> [TEXTE PRÉSENTÉ]:
● ● ● ●
Ce quatrième volume des œuvres de Péguy publiées dans la Pléiade réunit ses œuvres poétiques et dramatiques, du « Mystère de la charité de Jeanne d’Arc » à «La Tapisserie de Notre-Dame »
Œuvres poétiques et dramatiques
de Charles Péguy
Gallimard, coll. « Bibliothèque de la Pléiade », 1 888 p., 75 € (67,50 €, jusqu’au 31 déc. 2014)
Péguy
tout entier, en Pléiade. Enfin ! pourrait-on souffler. Car cette
édition profondément renouvelée et parfois originale de textes si
difficilement classables sous les étiquettes de « poésie » ou de
« drame » – leur auteur titrait « Chanson », « Mystère », « Ballades »
ou même « Tapisserie », autant que « Sonnets » – fait véritablement
office de suite et fin aux trois volumes des Œuvres en prose complètes
déjà publiés en 1987, 1988 et 1992.
Une œuvre réunifiée, malgré sa complexité sensible
Bien
plus et surtout bien mieux que l’édition de novembre 1941 (certes
révisée et augmentée en 1957 et 1975), sous le titre d’Œuvres poétiques
complètes, dont Pierre-Yves Le Priol a déjà écrit avec tact dans ces
colonnes (1) qu’elle avait été réalisée « sous le signe de la défaite »,
ce quatrième volume est construit avec un soin presque scientifique
sous la direction de Claire Daudin, présidente de l’Amitié Charles Péguy
depuis 2010. Il offre, dans l’ordre chronologique de leur rédaction,
tous les textes qui n’avaient pas trouvé place dans les trois volumes
précédents.
● ● ● ●
> [EXTRAITS DE DONNÉES]:
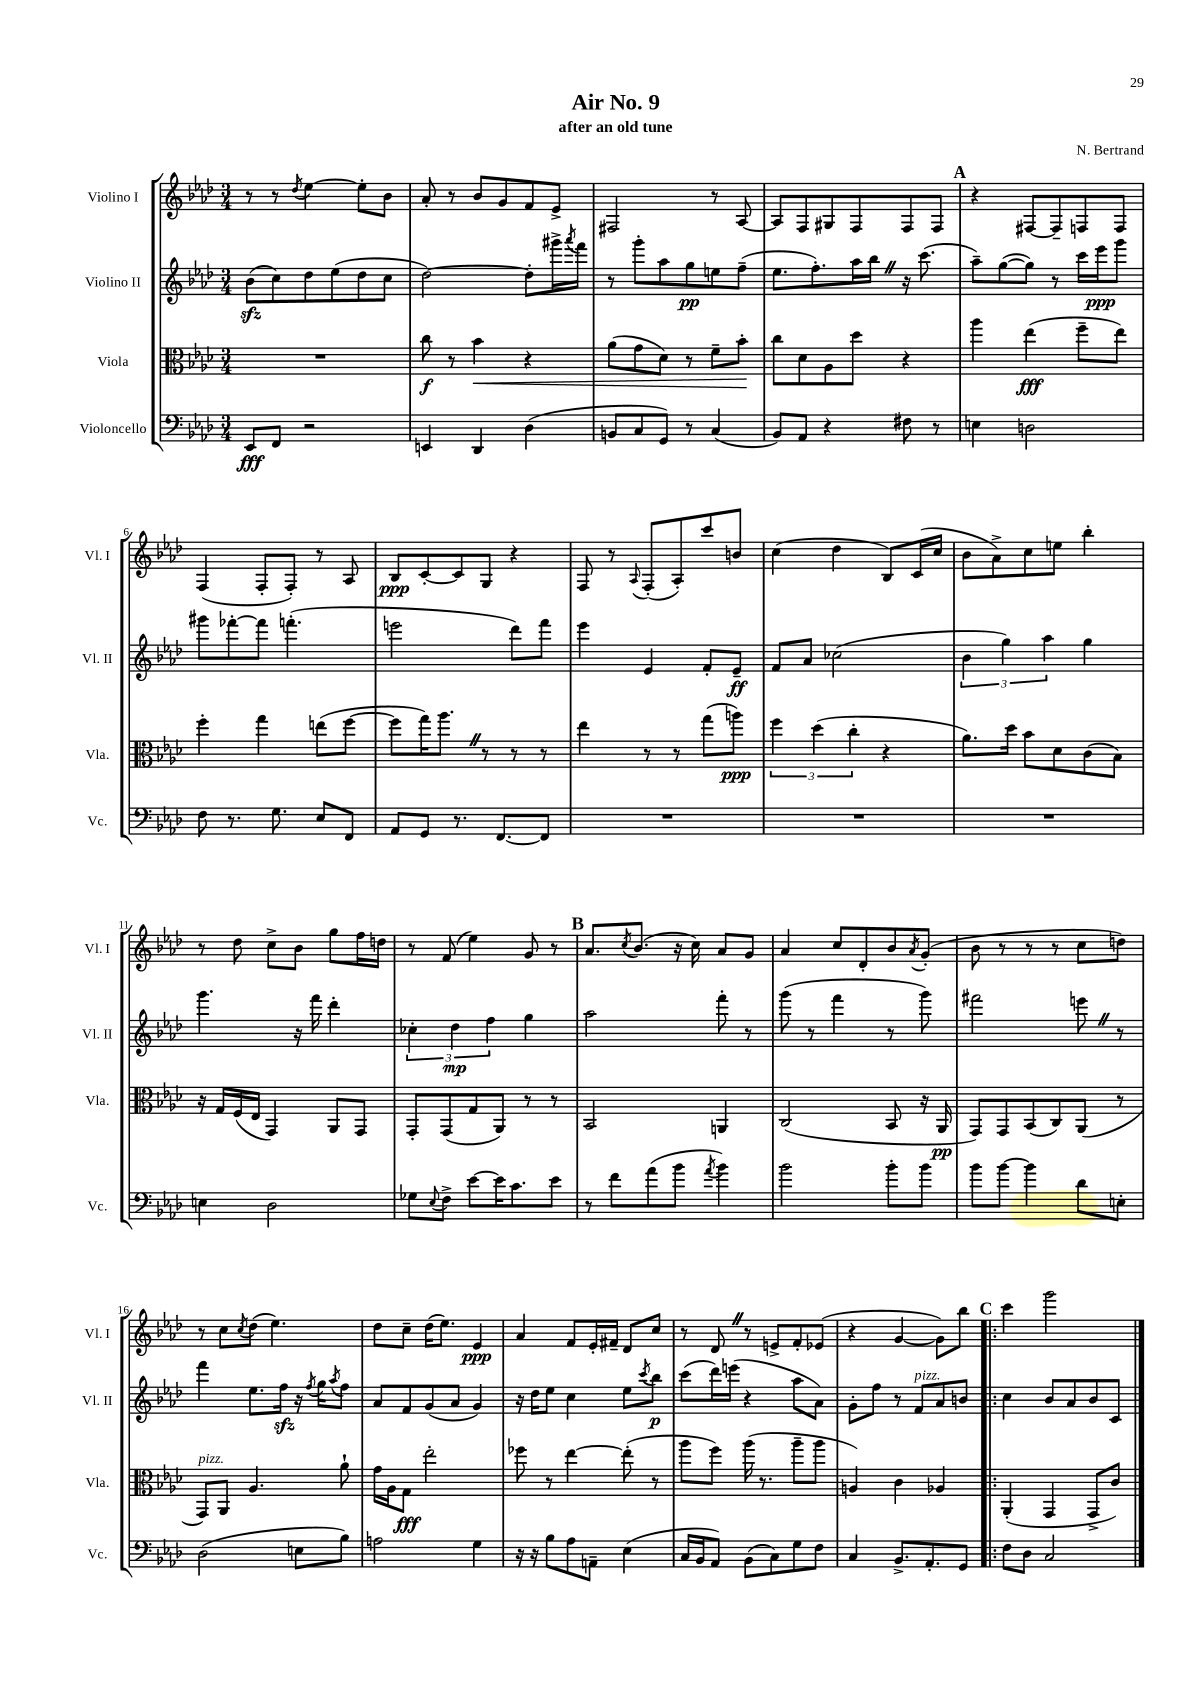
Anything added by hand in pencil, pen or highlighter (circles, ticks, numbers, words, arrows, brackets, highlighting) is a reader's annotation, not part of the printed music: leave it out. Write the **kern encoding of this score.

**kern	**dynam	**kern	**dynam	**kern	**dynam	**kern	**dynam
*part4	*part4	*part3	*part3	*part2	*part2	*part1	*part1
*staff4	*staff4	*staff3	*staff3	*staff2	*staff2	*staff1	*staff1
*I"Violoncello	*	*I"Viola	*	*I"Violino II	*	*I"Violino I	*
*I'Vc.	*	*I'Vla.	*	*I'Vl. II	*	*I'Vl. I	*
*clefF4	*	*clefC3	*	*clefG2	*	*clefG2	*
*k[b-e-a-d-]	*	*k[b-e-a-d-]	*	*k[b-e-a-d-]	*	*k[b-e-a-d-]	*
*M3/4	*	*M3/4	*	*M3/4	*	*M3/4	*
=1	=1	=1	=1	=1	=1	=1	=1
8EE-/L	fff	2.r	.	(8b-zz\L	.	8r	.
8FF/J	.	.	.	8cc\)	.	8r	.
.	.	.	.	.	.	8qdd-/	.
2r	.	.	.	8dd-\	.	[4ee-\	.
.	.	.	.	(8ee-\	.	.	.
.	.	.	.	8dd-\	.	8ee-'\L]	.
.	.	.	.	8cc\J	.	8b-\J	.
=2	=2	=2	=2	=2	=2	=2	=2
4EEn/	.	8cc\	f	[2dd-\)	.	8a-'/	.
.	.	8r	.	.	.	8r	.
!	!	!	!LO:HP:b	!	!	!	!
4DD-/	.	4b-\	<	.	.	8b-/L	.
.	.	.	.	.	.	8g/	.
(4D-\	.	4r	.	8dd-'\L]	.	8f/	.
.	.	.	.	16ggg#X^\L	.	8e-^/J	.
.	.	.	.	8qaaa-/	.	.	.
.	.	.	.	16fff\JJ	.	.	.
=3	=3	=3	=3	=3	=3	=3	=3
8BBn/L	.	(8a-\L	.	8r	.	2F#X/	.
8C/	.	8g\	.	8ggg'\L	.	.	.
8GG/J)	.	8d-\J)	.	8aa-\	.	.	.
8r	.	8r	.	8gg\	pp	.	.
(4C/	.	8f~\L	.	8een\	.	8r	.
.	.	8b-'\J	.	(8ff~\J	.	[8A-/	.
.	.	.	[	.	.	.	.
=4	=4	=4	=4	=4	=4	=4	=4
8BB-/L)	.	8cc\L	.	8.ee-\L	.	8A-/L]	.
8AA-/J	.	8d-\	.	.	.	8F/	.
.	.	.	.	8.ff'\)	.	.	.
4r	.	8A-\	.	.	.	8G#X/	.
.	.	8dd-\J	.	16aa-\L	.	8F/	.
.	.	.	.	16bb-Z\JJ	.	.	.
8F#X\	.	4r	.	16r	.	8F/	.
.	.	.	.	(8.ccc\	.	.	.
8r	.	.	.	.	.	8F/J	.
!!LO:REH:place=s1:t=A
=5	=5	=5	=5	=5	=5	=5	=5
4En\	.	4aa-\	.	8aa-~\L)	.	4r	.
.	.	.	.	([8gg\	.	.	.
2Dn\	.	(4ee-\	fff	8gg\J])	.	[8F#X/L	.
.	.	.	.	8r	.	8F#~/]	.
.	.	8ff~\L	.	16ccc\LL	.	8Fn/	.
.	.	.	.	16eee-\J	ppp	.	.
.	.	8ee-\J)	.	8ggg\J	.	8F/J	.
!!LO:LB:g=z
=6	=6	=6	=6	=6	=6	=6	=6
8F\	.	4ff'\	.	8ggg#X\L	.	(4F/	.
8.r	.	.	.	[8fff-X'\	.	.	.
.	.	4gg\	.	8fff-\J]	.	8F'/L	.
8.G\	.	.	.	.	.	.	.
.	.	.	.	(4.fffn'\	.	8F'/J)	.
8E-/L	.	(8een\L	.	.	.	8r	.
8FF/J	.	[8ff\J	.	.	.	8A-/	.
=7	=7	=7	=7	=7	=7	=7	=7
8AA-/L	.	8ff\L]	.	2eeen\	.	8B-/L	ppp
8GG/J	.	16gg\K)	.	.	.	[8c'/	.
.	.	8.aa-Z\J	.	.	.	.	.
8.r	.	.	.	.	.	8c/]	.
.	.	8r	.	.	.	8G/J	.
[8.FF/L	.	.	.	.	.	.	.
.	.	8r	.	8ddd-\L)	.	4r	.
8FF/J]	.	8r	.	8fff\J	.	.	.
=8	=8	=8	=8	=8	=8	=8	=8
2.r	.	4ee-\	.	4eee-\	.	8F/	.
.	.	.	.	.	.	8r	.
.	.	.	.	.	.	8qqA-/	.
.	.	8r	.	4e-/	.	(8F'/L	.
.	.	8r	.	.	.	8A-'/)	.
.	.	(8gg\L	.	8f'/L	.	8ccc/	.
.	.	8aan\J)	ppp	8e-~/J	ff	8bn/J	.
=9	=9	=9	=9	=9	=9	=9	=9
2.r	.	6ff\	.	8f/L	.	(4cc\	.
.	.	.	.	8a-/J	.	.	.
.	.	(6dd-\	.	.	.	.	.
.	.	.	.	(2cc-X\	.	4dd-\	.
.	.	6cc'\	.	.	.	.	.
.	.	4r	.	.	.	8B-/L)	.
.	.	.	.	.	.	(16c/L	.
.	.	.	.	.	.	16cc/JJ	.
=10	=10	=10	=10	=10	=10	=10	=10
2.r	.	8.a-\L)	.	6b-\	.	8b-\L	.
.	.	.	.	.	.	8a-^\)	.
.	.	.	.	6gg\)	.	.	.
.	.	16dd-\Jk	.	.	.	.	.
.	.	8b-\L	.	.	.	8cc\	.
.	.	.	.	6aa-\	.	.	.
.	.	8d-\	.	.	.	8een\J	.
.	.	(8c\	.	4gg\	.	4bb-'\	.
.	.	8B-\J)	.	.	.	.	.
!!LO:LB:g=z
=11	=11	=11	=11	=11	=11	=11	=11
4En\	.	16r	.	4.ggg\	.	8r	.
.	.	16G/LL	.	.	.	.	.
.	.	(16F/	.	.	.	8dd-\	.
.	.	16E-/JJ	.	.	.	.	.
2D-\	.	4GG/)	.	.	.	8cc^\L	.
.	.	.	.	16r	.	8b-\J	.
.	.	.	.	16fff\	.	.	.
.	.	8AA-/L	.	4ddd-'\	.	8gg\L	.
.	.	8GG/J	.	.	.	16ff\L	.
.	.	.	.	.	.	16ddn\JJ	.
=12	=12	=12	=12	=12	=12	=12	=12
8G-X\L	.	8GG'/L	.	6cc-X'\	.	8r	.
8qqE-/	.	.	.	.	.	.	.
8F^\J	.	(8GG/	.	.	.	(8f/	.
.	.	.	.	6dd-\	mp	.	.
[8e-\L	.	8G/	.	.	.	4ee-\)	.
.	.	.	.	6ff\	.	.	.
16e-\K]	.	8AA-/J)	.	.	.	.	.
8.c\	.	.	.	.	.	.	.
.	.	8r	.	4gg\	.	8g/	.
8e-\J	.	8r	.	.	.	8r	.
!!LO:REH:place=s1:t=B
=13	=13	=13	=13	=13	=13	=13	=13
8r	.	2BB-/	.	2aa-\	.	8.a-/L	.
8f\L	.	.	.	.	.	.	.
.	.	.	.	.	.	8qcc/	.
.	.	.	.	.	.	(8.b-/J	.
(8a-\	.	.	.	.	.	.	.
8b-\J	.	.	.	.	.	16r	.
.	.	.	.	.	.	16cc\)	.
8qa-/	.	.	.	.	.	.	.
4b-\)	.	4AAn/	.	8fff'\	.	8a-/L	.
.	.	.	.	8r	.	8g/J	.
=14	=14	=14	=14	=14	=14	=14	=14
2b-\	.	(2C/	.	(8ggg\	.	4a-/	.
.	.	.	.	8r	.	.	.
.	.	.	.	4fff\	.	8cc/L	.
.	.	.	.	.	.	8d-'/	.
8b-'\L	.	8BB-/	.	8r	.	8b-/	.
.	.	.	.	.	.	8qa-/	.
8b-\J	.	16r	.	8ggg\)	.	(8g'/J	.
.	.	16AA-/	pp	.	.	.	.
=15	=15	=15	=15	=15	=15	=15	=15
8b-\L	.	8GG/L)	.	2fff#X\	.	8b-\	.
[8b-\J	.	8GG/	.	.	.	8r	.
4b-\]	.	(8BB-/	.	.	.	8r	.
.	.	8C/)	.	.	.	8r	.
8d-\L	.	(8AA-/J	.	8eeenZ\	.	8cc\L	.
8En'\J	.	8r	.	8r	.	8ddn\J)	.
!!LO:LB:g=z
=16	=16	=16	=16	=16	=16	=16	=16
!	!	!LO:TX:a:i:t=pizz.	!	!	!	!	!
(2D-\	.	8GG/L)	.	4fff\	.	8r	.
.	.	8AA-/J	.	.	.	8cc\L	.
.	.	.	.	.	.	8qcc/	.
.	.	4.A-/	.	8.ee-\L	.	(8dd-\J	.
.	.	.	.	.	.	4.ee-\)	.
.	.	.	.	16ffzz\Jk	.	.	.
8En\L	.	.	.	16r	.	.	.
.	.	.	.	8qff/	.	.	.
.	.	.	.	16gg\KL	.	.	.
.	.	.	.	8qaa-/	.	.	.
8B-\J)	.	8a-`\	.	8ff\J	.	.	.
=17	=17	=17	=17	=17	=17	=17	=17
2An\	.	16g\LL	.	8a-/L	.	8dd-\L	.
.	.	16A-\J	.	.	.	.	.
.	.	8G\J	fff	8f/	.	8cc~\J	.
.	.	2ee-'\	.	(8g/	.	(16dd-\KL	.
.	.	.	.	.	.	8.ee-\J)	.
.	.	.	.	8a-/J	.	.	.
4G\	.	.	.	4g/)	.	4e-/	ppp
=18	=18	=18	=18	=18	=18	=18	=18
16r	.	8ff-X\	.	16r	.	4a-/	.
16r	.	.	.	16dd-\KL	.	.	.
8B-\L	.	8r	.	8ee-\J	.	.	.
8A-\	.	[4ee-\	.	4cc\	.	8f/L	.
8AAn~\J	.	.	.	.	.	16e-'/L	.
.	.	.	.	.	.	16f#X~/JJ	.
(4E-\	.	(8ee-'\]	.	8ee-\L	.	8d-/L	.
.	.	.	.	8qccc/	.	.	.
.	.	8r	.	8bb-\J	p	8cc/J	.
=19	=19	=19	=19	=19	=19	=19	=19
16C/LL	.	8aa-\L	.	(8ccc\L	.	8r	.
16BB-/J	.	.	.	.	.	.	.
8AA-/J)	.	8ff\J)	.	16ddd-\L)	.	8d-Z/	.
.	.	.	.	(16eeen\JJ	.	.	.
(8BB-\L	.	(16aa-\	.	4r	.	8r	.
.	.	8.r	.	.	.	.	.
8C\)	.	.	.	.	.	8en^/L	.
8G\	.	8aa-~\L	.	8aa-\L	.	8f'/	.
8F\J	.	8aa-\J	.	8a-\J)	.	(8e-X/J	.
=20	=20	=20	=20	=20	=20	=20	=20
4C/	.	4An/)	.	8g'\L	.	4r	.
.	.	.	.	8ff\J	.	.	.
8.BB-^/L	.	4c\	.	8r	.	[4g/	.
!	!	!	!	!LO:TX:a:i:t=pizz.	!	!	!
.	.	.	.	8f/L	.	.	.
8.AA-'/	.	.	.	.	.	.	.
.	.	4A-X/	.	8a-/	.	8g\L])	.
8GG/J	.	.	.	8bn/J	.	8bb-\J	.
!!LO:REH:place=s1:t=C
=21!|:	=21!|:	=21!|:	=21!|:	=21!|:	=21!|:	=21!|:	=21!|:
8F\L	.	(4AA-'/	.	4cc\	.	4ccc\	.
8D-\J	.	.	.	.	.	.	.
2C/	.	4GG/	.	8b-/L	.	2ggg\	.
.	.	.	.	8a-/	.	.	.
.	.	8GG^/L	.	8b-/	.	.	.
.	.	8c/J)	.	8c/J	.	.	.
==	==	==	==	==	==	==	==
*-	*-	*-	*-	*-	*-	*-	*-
● ● ● ●
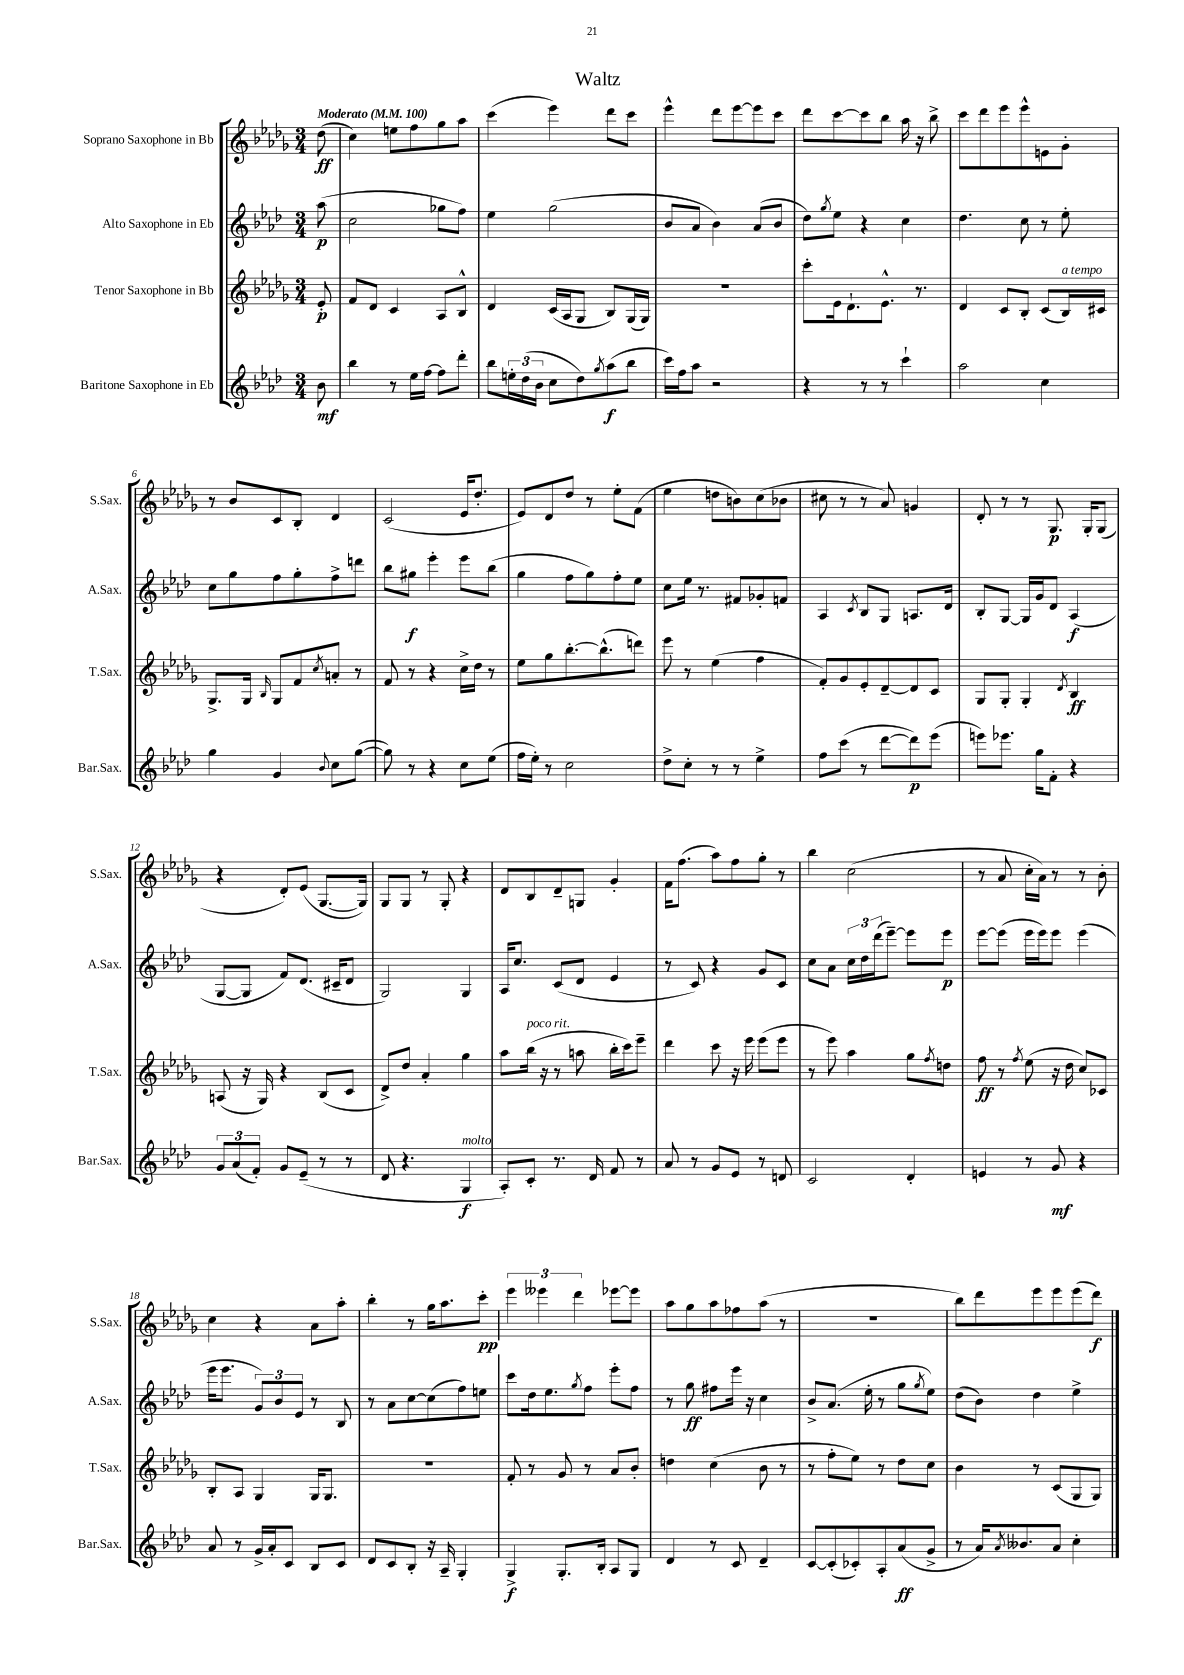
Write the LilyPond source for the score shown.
● ● ● ●
> [TÂCHES PROPOSÉES]:
[a] Répondez à ces questions sur le compte rendu de l’édition Péguy :
(i) Quel est le prix du volume jusqu’au 31 décembre 2014 ?
(ii) En quelles années ont paru les trois volumes des Œuvres en prose complètes ?
(iii) Depuis quelle année Claire Daudin préside-t-elle l’Amitié Charles Péguy ?
[b] Reprenez le compte rendu sur l’édition Péguy de la Pléiade à la suite de sa dernière phrase.

> [RÉPONSES PAR TÂCHE]:
[a]
(i) 67,50 €
(ii) En 1987, 1988 et 1992
(iii) Depuis 2010

[b]
Et quelle belle place
prennent-ils aujourd’hui ! Non pas celle, creusée en forme de tombeau
nationaliste par Barrès, dès la mort du lieutenant Péguy, le 5 septembre
1914, ni celle, enserrée d’esprit sacrificiel, réservée par la lecture
pétainiste des années 1940 au « poète national » (2), mais bien celle
d’une œuvre réunifiée, malgré sa complexité sensible (Péguy était sans
doute un cœur encore plus qu’un esprit) et ses variations si puissantes
(il était un « insurgé »).
« La guerre fait la guerre à la paix »
Voici
donc le dreyfusard de Notre jeunesse (1910) relié, corps et âme, avec
le catholique méditatif et mystique du Mystère de la charité de Jeanne
d’Arc (1910 aussi, dans sa deuxième version), ce drame et poème libre
incroyablement moderne, malgré son inspiration médiévale, qui donne de
quoi méditer encore : « Vingt siècles, je ne sais combien de siècles de
prophètes. Quatorze siècles de chrétienté. Il ne faut qu’un instant pour
faire damner une âme. Il ne faut qu’un instant pour une perdition.
C’est toujours la même chose, la partie n’est pas égale. La guerre fait
la guerre à la paix. Et la paix naturellement ne fait pas la guerre à la
guerre… »
Claire Daudin affirme très
justement, dans la préface de ce volume, que la poésie de Péguy « est
peut-être ce qui est le plus nécessaire, ce dont nous avons faim et
soif », qu’elle est « une parole sensée, bonne et juste », mais qu’elle
ne contredit jamais les « écrits politiques » du prophète des Cahiers de
la Quinzaine, lesquels « anticipèrent les ravages des totalitarismes »
et condamnèrent la divinisation de l’argent toujours d’actualité.
L’inspiré et regretté Jean Bastaire (1927-2013), révélateur pionnier du
Péguy intégral tel qu’il reprend complètement corps aujourd’hui (3),
aurait été heureux de voir cette résurrection littéraire de son
« prophète chrétien », puisque « l’éternité même est dans le temporel »
(4).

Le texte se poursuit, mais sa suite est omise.